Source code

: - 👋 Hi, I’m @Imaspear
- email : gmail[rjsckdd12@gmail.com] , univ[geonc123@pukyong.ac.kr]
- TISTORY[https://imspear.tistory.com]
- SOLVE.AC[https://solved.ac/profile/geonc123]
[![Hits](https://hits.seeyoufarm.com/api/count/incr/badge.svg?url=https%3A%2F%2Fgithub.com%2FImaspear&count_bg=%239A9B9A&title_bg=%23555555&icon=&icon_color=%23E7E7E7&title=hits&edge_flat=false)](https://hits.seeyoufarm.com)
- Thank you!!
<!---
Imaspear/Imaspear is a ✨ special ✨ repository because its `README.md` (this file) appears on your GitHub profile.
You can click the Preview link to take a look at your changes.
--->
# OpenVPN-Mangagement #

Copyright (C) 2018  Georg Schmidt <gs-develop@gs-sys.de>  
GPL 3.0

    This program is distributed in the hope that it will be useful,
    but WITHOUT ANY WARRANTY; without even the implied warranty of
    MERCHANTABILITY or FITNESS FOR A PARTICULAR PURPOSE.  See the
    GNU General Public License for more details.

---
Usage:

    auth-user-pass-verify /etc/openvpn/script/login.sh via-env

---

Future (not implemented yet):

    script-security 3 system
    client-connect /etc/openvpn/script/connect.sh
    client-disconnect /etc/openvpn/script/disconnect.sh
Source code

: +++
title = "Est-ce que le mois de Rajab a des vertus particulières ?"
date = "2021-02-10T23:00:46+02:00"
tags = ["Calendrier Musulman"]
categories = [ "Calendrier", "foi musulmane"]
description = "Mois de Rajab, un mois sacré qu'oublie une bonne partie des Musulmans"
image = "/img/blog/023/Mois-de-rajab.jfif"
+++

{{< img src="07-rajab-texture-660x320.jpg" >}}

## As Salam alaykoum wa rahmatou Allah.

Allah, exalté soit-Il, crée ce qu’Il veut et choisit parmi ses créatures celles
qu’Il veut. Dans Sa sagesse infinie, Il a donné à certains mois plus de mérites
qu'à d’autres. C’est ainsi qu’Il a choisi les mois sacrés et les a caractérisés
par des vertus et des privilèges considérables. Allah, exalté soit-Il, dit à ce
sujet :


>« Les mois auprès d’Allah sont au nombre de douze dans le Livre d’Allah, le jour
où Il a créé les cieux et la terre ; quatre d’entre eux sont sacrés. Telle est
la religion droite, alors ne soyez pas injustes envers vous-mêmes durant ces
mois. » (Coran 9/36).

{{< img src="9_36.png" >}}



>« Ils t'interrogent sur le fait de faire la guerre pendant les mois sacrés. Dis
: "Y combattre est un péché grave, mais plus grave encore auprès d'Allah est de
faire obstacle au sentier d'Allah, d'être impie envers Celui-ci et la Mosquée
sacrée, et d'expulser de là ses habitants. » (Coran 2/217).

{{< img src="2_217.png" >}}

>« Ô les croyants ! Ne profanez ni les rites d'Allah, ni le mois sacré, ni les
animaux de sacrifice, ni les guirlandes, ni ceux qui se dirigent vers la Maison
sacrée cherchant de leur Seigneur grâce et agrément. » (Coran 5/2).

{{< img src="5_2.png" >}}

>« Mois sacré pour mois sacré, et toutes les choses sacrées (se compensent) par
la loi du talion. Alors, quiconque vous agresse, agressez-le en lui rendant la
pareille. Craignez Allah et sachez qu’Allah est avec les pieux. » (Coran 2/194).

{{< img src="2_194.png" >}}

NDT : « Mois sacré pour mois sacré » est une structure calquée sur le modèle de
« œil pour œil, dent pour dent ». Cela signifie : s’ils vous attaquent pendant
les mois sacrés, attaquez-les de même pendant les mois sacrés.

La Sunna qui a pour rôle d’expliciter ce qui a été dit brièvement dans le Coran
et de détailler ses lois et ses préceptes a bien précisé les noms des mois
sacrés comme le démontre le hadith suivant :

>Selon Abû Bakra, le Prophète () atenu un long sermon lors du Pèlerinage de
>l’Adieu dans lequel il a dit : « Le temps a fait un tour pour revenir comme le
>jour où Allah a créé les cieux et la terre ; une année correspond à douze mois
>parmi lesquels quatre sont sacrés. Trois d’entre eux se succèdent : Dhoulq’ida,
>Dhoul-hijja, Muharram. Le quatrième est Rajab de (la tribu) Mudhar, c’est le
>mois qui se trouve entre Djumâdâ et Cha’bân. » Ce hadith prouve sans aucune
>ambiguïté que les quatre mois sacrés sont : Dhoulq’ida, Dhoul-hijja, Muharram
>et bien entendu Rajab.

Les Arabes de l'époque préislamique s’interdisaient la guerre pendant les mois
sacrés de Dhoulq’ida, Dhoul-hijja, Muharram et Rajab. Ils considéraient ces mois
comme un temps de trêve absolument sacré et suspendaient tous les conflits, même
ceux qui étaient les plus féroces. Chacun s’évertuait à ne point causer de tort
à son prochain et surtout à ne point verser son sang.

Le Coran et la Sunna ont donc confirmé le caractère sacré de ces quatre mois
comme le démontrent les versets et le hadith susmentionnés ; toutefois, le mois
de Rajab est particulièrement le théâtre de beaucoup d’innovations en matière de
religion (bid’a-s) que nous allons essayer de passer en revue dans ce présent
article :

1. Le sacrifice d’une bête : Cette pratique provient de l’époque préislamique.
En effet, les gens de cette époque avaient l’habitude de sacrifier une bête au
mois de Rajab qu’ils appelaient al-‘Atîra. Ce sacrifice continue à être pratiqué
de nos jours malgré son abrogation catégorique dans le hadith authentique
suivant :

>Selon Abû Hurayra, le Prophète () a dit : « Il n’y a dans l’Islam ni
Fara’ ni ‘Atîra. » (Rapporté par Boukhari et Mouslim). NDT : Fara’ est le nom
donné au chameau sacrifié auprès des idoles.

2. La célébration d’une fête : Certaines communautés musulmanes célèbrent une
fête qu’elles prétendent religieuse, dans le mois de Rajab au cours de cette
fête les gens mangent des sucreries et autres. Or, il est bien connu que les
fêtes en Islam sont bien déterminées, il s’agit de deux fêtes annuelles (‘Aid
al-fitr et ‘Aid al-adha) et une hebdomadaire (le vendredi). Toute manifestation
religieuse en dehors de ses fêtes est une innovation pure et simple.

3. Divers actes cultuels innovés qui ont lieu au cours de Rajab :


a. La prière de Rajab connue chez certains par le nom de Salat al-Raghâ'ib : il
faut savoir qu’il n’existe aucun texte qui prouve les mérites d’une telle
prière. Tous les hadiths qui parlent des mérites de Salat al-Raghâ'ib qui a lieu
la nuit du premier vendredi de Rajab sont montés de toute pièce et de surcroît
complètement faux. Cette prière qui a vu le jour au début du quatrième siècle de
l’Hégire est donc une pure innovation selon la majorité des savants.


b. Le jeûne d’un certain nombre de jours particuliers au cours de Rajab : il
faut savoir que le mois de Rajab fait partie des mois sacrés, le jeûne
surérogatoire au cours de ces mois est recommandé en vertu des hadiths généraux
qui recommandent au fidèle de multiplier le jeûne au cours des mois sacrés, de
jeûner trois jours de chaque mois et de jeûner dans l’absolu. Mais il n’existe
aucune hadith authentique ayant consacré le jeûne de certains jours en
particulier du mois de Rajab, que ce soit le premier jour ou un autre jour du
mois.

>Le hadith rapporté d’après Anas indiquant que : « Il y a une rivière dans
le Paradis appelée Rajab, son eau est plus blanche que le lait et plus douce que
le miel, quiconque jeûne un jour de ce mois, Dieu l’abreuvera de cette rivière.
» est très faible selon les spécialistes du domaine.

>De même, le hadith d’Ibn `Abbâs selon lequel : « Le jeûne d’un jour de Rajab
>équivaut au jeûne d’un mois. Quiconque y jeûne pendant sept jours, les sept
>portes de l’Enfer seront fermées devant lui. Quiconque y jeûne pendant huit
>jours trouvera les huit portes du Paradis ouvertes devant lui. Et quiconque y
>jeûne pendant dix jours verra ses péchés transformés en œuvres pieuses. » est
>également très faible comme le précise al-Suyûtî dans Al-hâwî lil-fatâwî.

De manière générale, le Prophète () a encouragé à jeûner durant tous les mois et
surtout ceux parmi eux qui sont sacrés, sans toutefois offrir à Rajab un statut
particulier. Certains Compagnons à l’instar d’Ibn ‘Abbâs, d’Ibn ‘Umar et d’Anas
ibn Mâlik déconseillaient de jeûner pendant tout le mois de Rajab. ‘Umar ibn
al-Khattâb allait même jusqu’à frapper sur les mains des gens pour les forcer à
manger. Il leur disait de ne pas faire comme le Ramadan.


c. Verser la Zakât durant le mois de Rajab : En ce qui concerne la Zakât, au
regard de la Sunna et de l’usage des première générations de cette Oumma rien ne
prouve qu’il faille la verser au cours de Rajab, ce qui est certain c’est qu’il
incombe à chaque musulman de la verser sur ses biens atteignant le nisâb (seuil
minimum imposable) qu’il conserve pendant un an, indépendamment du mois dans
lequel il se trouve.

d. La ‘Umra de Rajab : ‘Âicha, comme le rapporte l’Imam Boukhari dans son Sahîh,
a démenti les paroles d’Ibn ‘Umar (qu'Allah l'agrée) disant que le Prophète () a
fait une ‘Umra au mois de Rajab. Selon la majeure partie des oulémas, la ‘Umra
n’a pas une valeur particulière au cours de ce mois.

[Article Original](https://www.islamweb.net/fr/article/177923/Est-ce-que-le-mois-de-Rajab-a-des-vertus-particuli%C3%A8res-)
============
* **TASK GOAL**:
Can you reproduce the material word for word, from the line with "sacré, ni les" through the line with "sacrés comme le"?

* **EXERCISE ANSWER**:
>« Ô les croyants ! Ne profanez ni les rites d'Allah, ni le mois sacré, ni les
animaux de sacrifice, ni les guirlandes, ni ceux qui se dirigent vers la Maison
sacrée cherchant de leur Seigneur grâce et agrément. » (Coran 5/2).

{{< img src="5_2.png" >}}

>« Mois sacré pour mois sacré, et toutes les choses sacrées (se compensent) par
la loi du talion. Alors, quiconque vous agresse, agressez-le en lui rendant la
pareille. Craignez Allah et sachez qu’Allah est avec les pieux. » (Coran 2/194).

{{< img src="2_194.png" >}}

NDT : « Mois sacré pour mois sacré » est une structure calquée sur le modèle de
« œil pour œil, dent pour dent ». Cela signifie : s’ils vous attaquent pendant
les mois sacrés, attaquez-les de même pendant les mois sacrés.

La Sunna qui a pour rôle d’expliciter ce qui a été dit brièvement dans le Coran
et de détailler ses lois et ses préceptes a bien précisé les noms des mois
sacrés comme le démontre le hadith suivant :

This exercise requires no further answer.